Nobel Prize for Hope

By: Katherine Marshall

February 24, 2009

The Niwano Peace Prize isn't nearly as well known as its Nobel counterpart, but the work of its recipients is just ast important and meaningful, as exemplified by this year's winner, Rev. Canon Gideon Byamugisha, an Anglican priest in Uganda.

In 1991, Canon Gideon learned that he was HIV positive. At that time, such a diagnosis was considered a death sentence in Africa. For a priest, it also a cause of deep shame. Canon Gideon agonized in solitude for a time, but then he decided to share the news with his bishop and then with the public. He was the first African priest to do so.

Since 1992, he has helped to raise public awareness about the disease across the continent and around the world. Canon Gideon's story is one of great personal heroism that challenges the stigma associated with HIV/AIDS and introduces hope and faith into the struggle to combat it.

Canon Gideon has traveled the world, speaking the truth and changing hearts and minds. Whenever I hear him I sit in wonder at his blend of wisdom, spiritual strength, common sense and humor. He always has a twinkle in his eye and a smile on his face. And his message is clear: we (all of us) have the means to stop HIV/AIDS and we have a deep moral commitment to do so. The answers are not simple, and judgments are not helpful. Working together creatively and with compassion and conviction are what it's about.

"We must not just view HIV/Aids as a problem that has to be dealt with, fixed and then be gone. We should view it as an opportunity to decide what direction we want our world to go," Canon Gideon wrote several years ago.

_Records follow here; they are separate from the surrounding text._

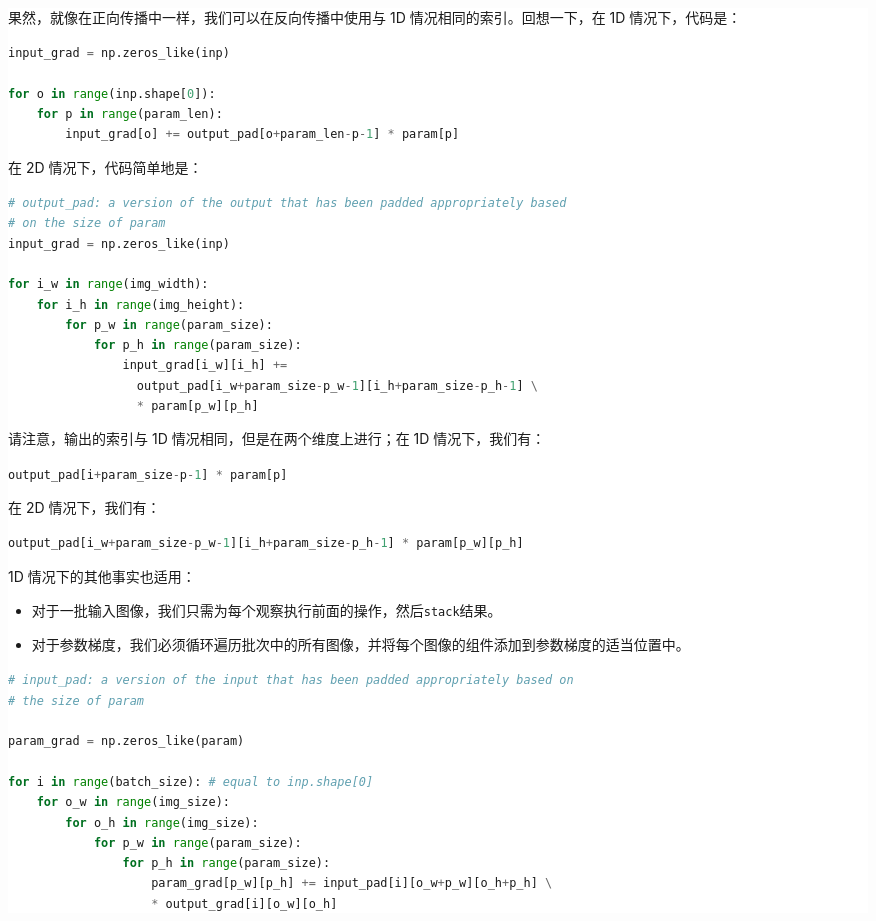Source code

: 果然，就像在正向传播中一样，我们可以在反向传播中使用与 1D 情况相同的索引。回想一下，在 1D 情况下，代码是：

```py
input_grad = np.zeros_like(inp)

for o in range(inp.shape[0]):
    for p in range(param_len):
        input_grad[o] += output_pad[o+param_len-p-1] * param[p]
```

在 2D 情况下，代码简单地是：

```py
# output_pad: a version of the output that has been padded appropriately based
# on the size of param
input_grad = np.zeros_like(inp)

for i_w in range(img_width):
    for i_h in range(img_height):
        for p_w in range(param_size):
            for p_h in range(param_size):
                input_grad[i_w][i_h] +=
                  output_pad[i_w+param_size-p_w-1][i_h+param_size-p_h-1] \
                  * param[p_w][p_h]
```

请注意，输出的索引与 1D 情况相同，但是在两个维度上进行；在 1D 情况下，我们有：

```py
output_pad[i+param_size-p-1] * param[p]
```

在 2D 情况下，我们有：

```py
output_pad[i_w+param_size-p_w-1][i_h+param_size-p_h-1] * param[p_w][p_h]
```

1D 情况下的其他事实也适用：

+   对于一批输入图像，我们只需为每个观察执行前面的操作，然后`stack`结果。

+   对于参数梯度，我们必须循环遍历批次中的所有图像，并将每个图像的组件添加到参数梯度的适当位置中。

```py
# input_pad: a version of the input that has been padded appropriately based on
# the size of param

param_grad = np.zeros_like(param)

for i in range(batch_size): # equal to inp.shape[0]
    for o_w in range(img_size):
        for o_h in range(img_size):
            for p_w in range(param_size):
                for p_h in range(param_size):
                    param_grad[p_w][p_h] += input_pad[i][o_w+p_w][o_h+p_h] \
                    * output_grad[i][o_w][o_h]
```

Canon Gideon believes that religious leaders who live with HIV and AIDS are often the most persuasive advocates, able to navigate moral quicksands with skill and reach out with compassion to those in need. His organization, ANERELA (African Network of Religious Leaders living with or personally affected by HIV/AIDS), combines support to its members with outreach that includes "speaking truth to power". He also started an organization to bring hope to children orphaned by HIV/AIDS.

The Niwano Peace Prize was established by a Japanese Buddhist monk in 1983 to honor and encourage individuals and organizations that have contributed significantly to inter-religious understanding and cooperation, thereby furthering the cause of world peace.

Canon Gideon will receive the Niwano Peace Prize at a ceremony in May. He will be deservedly praised for his courageous ministry. But his work has barely begun. After the ceremony, he surely will hurry back to Kampala to his children to deliver his message of love and hope.